━━━ ESTRATTO DELLA PAGINA

Sfruttano le ragazze, 12 anni di carcere
Condannati il capo e il complice di un’organizzazione italo-romena che favoriva la prostituzione nella zona sud di Pescara
PESCARA. Nell'ottobre del 2013 la squadra mobile di Pescara sgominò una banda italo-romena specializzata nel favoreggiamento e sfruttamento della prostituzione. Ieri, per due di loro, anche se a distanza di oltre cinque anni, è arrivata la sentenza di condanna dei giudici del tribunale di Pescara. Sette anni di carcere sono stati inflitti a Viorel Verdesan, alias Badea e Berlusconi, mentre il suo compare e connazionale, Ionel Craciun, è stato condannato a 5 anni e 3 mesi di reclusione: a carico dei due c'erano anche i reati di lesioni personali, estorsione e minacce. Assolti invece, per non aver commesso il fatto, altri due romeni: Alin Radu e Motoi Cosmina. I fatti si riferiscono a un lungo periodo compreso tra il 2008 e il 2013. Verdesan era considerato dagli investigatori il capo di un'organizzazione dedita appunto allo sfruttamento della prostituzione nella zona sud di Pescara. Nel corso delle indagini durate un anno, gli inquirenti hanno accertato che l'organizzazione pretendeva dalle lucciole una tassa di esercizio di 50 euro al giorno, oltre al fatto di essere costrette a consegnare alla banda parte dell'incasso, e quelle che si opponevano venivano minacciate di morte, vessate e aggredite. Decisive, ai fini dell'indagine, sono risultate le denunce di alcune prostitute: «Se non pagate», dicevano alle ragazze, «vi faccio morire tutte quante, vi bevo il sangue». Il padrone della notte, Verdesan, girava in macchina scortato dal fratello e da un altro connazionale. Dalle ragazze che lo denunciarono veniva descritto come un esattore spietato. Secondo l'accusa, si trattava di una vera e propria gestione imprenditoriale con la quale, oltre alla "tassa di occupazione", richiesta a chi voleva prostituirsi nelle zone sotto il controllo di Verdesan, il romeno sfruttava una ventina di ragazze: ognuna di loro fruttava all'aguzzino dai 3.000 ai 5.000 euro al mese. Uno spaccato piuttosto squallido, l'altra faccia della vita notturna della città in cui le donne venivano chiamate "paperelle": i romeni le sfruttavano facendole prostituire lungo viale Marconi fino a via della Bonifica, passando anche per via della Pineta fino a San Silvestro. Verdesan e Craciun offrivano alloggio alle donne sfruttate, le accompagnavano sul posto di lavoro e, a fine serata, le costringevano a consegnare loro parte dell'incasso. Gli investigatori svolsero un lavoro certosino filmando anche i clienti e le loro autovetture: clienti che vennero anche ascoltati dalla polizia.

━━━━━━

* IL COMPITO: Secondo l'articolo sulla banda che sfruttava la prostituzione a Pescara, quanto chiedeva l'organizzazione alle ragazze come tassa di esercizio?

━━━ DATI REGISTRATI

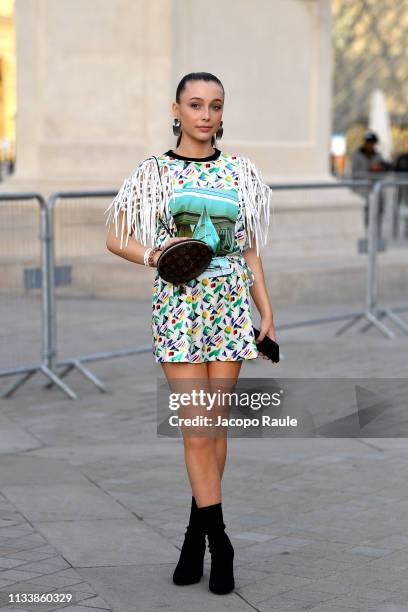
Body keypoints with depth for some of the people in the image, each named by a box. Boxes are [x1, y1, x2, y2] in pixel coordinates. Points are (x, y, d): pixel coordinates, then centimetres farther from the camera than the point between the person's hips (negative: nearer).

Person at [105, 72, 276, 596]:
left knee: (215, 423, 5)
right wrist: (155, 257, -16)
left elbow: (250, 249, 12)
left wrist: (267, 314, 10)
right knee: (197, 429, -6)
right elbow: (116, 239, 4)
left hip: (232, 306, 2)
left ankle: (196, 535, 17)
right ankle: (218, 542, 2)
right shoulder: (153, 172, 1)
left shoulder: (240, 171, 8)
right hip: (177, 307, -2)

━━━━━━

* SOLUZIONE DELL'ESERCIZIO: 50 euro al giorno.